* **INPUT**

== == ==

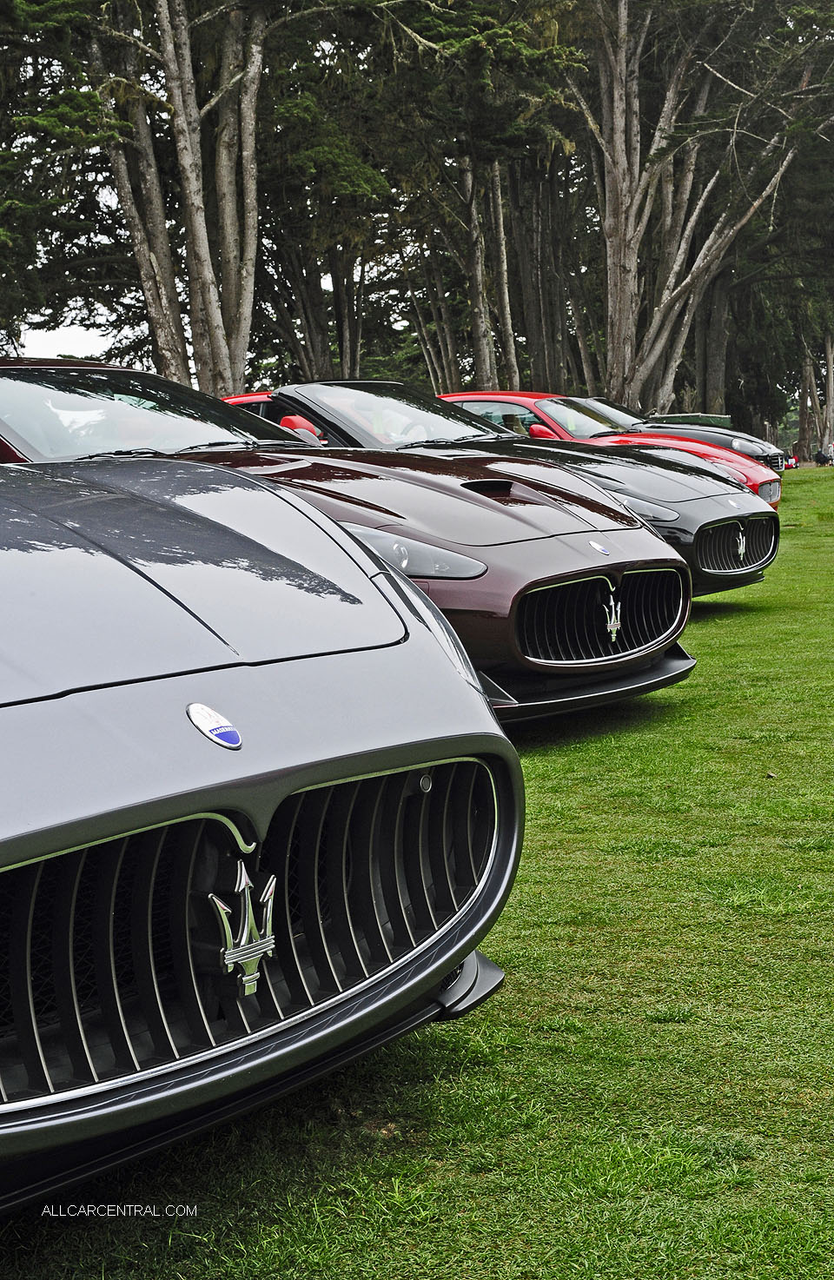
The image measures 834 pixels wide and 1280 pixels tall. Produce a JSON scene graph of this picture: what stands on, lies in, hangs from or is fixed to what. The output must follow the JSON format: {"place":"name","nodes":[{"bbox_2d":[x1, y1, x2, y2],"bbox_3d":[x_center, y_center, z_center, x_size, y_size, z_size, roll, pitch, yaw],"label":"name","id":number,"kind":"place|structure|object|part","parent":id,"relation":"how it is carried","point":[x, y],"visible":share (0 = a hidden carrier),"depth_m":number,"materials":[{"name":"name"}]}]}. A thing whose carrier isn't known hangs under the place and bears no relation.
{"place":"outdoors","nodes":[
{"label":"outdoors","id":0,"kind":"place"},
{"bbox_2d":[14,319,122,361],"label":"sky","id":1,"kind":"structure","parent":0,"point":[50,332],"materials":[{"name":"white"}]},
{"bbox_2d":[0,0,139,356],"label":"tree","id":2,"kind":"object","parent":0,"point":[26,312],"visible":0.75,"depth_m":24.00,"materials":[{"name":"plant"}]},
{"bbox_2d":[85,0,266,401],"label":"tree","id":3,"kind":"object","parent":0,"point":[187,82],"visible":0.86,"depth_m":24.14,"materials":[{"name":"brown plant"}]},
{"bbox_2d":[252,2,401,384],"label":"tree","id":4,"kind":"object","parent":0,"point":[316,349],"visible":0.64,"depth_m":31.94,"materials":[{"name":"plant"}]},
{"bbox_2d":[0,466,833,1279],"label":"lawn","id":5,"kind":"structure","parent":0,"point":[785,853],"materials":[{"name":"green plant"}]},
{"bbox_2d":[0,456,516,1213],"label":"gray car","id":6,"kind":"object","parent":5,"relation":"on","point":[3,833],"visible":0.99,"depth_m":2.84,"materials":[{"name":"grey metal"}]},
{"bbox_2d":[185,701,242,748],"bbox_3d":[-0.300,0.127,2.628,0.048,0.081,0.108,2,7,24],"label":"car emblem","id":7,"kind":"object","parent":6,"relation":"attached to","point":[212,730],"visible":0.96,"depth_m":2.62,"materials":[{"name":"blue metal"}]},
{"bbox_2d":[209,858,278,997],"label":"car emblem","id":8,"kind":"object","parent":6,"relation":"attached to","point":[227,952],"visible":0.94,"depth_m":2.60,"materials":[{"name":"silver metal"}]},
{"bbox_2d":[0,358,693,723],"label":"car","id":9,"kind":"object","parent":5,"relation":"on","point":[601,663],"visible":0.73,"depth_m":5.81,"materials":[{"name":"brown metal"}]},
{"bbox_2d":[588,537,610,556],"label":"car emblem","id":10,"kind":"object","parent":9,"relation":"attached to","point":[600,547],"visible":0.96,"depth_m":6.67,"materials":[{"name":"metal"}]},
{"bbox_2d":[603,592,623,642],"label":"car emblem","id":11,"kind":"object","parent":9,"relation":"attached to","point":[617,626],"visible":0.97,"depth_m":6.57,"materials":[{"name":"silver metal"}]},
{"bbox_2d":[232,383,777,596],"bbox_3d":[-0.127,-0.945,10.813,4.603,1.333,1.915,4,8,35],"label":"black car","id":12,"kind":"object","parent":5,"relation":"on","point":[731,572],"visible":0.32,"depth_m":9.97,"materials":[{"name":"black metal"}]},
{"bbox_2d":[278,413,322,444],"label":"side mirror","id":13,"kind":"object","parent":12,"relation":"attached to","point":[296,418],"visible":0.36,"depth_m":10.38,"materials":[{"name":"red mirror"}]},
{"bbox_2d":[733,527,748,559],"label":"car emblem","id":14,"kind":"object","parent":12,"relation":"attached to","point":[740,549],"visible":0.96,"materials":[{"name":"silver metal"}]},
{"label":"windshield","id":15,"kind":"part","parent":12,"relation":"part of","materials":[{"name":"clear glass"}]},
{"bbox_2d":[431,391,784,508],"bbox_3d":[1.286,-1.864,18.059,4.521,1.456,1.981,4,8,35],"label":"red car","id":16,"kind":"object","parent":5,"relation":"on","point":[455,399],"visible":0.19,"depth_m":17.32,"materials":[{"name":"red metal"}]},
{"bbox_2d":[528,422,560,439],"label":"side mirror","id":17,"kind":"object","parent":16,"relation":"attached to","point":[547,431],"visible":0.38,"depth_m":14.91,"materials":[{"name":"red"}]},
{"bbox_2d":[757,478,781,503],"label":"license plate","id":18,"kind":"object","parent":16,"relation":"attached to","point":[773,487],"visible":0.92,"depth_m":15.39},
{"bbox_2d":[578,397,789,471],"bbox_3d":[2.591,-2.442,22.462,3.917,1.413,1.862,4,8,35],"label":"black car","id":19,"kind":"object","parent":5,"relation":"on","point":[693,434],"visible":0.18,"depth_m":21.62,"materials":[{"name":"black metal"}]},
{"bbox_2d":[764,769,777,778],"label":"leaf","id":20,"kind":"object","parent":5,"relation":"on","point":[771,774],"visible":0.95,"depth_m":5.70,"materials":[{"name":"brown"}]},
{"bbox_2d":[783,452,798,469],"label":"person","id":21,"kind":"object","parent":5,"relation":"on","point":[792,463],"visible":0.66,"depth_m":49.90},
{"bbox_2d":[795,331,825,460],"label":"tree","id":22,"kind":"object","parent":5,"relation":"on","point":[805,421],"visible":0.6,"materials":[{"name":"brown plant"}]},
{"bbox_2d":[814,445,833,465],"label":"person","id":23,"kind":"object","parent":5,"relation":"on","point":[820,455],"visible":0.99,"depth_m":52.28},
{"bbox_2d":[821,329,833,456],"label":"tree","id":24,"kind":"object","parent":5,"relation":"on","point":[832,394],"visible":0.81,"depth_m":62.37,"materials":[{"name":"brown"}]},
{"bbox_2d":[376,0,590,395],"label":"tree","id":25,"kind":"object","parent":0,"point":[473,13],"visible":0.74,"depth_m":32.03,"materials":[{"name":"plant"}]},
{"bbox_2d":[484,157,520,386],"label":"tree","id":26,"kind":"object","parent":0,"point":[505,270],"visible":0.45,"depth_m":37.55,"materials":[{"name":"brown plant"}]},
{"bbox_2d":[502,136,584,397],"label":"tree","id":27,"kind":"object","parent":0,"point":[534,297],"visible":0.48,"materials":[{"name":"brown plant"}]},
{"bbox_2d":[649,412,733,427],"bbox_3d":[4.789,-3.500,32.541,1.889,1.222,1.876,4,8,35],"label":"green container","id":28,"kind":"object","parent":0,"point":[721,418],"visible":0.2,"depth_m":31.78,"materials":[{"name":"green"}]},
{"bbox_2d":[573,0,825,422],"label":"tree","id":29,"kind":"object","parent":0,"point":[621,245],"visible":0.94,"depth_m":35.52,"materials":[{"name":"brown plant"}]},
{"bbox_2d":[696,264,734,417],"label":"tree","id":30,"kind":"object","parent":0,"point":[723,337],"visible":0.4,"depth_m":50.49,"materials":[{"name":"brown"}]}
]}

== == ==

* **YOUR OBJECTIVE**
Without the pictures, return all the records precisely as they stand.

* **SOLUTION TO THE EXERCISE**
The image measures 834 pixels wide and 1280 pixels tall. Produce a JSON scene graph of this picture: what stands on, lies in, hangs from or is fixed to what. The output must follow the JSON format: {"place":"name","nodes":[{"bbox_2d":[x1, y1, x2, y2],"bbox_3d":[x_center, y_center, z_center, x_size, y_size, z_size, roll, pitch, yaw],"label":"name","id":number,"kind":"place|structure|object|part","parent":id,"relation":"how it is carried","point":[x, y],"visible":share (0 = a hidden carrier),"depth_m":number,"materials":[{"name":"name"}]}]}. A thing whose carrier isn't known hangs under the place and bears no relation.
{"place":"outdoors","nodes":[
{"label":"outdoors","id":0,"kind":"place"},
{"bbox_2d":[14,319,122,361],"label":"sky","id":1,"kind":"structure","parent":0,"point":[50,332],"materials":[{"name":"white"}]},
{"bbox_2d":[0,0,139,356],"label":"tree","id":2,"kind":"object","parent":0,"point":[26,312],"visible":0.75,"depth_m":24.00,"materials":[{"name":"plant"}]},
{"bbox_2d":[85,0,266,401],"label":"tree","id":3,"kind":"object","parent":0,"point":[187,82],"visible":0.86,"depth_m":24.14,"materials":[{"name":"brown plant"}]},
{"bbox_2d":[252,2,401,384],"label":"tree","id":4,"kind":"object","parent":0,"point":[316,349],"visible":0.64,"depth_m":31.94,"materials":[{"name":"plant"}]},
{"bbox_2d":[0,466,833,1279],"label":"lawn","id":5,"kind":"structure","parent":0,"point":[785,853],"materials":[{"name":"green plant"}]},
{"bbox_2d":[0,456,516,1213],"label":"gray car","id":6,"kind":"object","parent":5,"relation":"on","point":[3,833],"visible":0.99,"depth_m":2.84,"materials":[{"name":"grey metal"}]},
{"bbox_2d":[185,701,242,748],"bbox_3d":[-0.300,0.127,2.628,0.048,0.081,0.108,2,7,24],"label":"car emblem","id":7,"kind":"object","parent":6,"relation":"attached to","point":[212,730],"visible":0.96,"depth_m":2.62,"materials":[{"name":"blue metal"}]},
{"bbox_2d":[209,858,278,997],"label":"car emblem","id":8,"kind":"object","parent":6,"relation":"attached to","point":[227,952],"visible":0.94,"depth_m":2.60,"materials":[{"name":"silver metal"}]},
{"bbox_2d":[0,358,693,723],"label":"car","id":9,"kind":"object","parent":5,"relation":"on","point":[601,663],"visible":0.73,"depth_m":5.81,"materials":[{"name":"brown metal"}]},
{"bbox_2d":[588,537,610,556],"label":"car emblem","id":10,"kind":"object","parent":9,"relation":"attached to","point":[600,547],"visible":0.96,"depth_m":6.67,"materials":[{"name":"metal"}]},
{"bbox_2d":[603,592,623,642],"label":"car emblem","id":11,"kind":"object","parent":9,"relation":"attached to","point":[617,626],"visible":0.97,"depth_m":6.57,"materials":[{"name":"silver metal"}]},
{"bbox_2d":[232,383,777,596],"bbox_3d":[-0.127,-0.945,10.813,4.603,1.333,1.915,4,8,35],"label":"black car","id":12,"kind":"object","parent":5,"relation":"on","point":[731,572],"visible":0.32,"depth_m":9.97,"materials":[{"name":"black metal"}]},
{"bbox_2d":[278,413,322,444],"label":"side mirror","id":13,"kind":"object","parent":12,"relation":"attached to","point":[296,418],"visible":0.36,"depth_m":10.38,"materials":[{"name":"red mirror"}]},
{"bbox_2d":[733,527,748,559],"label":"car emblem","id":14,"kind":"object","parent":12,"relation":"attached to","point":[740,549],"visible":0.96,"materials":[{"name":"silver metal"}]},
{"label":"windshield","id":15,"kind":"part","parent":12,"relation":"part of","materials":[{"name":"clear glass"}]},
{"bbox_2d":[431,391,784,508],"bbox_3d":[1.286,-1.864,18.059,4.521,1.456,1.981,4,8,35],"label":"red car","id":16,"kind":"object","parent":5,"relation":"on","point":[455,399],"visible":0.19,"depth_m":17.32,"materials":[{"name":"red metal"}]},
{"bbox_2d":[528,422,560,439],"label":"side mirror","id":17,"kind":"object","parent":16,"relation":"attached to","point":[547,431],"visible":0.38,"depth_m":14.91,"materials":[{"name":"red"}]},
{"bbox_2d":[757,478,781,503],"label":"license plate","id":18,"kind":"object","parent":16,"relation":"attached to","point":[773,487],"visible":0.92,"depth_m":15.39},
{"bbox_2d":[578,397,789,471],"bbox_3d":[2.591,-2.442,22.462,3.917,1.413,1.862,4,8,35],"label":"black car","id":19,"kind":"object","parent":5,"relation":"on","point":[693,434],"visible":0.18,"depth_m":21.62,"materials":[{"name":"black metal"}]},
{"bbox_2d":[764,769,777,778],"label":"leaf","id":20,"kind":"object","parent":5,"relation":"on","point":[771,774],"visible":0.95,"depth_m":5.70,"materials":[{"name":"brown"}]},
{"bbox_2d":[783,452,798,469],"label":"person","id":21,"kind":"object","parent":5,"relation":"on","point":[792,463],"visible":0.66,"depth_m":49.90},
{"bbox_2d":[795,331,825,460],"label":"tree","id":22,"kind":"object","parent":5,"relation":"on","point":[805,421],"visible":0.6,"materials":[{"name":"brown plant"}]},
{"bbox_2d":[814,445,833,465],"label":"person","id":23,"kind":"object","parent":5,"relation":"on","point":[820,455],"visible":0.99,"depth_m":52.28},
{"bbox_2d":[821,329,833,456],"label":"tree","id":24,"kind":"object","parent":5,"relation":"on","point":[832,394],"visible":0.81,"depth_m":62.37,"materials":[{"name":"brown"}]},
{"bbox_2d":[376,0,590,395],"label":"tree","id":25,"kind":"object","parent":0,"point":[473,13],"visible":0.74,"depth_m":32.03,"materials":[{"name":"plant"}]},
{"bbox_2d":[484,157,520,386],"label":"tree","id":26,"kind":"object","parent":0,"point":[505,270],"visible":0.45,"depth_m":37.55,"materials":[{"name":"brown plant"}]},
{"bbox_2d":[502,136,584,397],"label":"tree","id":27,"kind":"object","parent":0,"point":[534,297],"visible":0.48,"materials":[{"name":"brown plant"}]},
{"bbox_2d":[649,412,733,427],"bbox_3d":[4.789,-3.500,32.541,1.889,1.222,1.876,4,8,35],"label":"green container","id":28,"kind":"object","parent":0,"point":[721,418],"visible":0.2,"depth_m":31.78,"materials":[{"name":"green"}]},
{"bbox_2d":[573,0,825,422],"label":"tree","id":29,"kind":"object","parent":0,"point":[621,245],"visible":0.94,"depth_m":35.52,"materials":[{"name":"brown plant"}]},
{"bbox_2d":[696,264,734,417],"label":"tree","id":30,"kind":"object","parent":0,"point":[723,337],"visible":0.4,"depth_m":50.49,"materials":[{"name":"brown"}]}
]}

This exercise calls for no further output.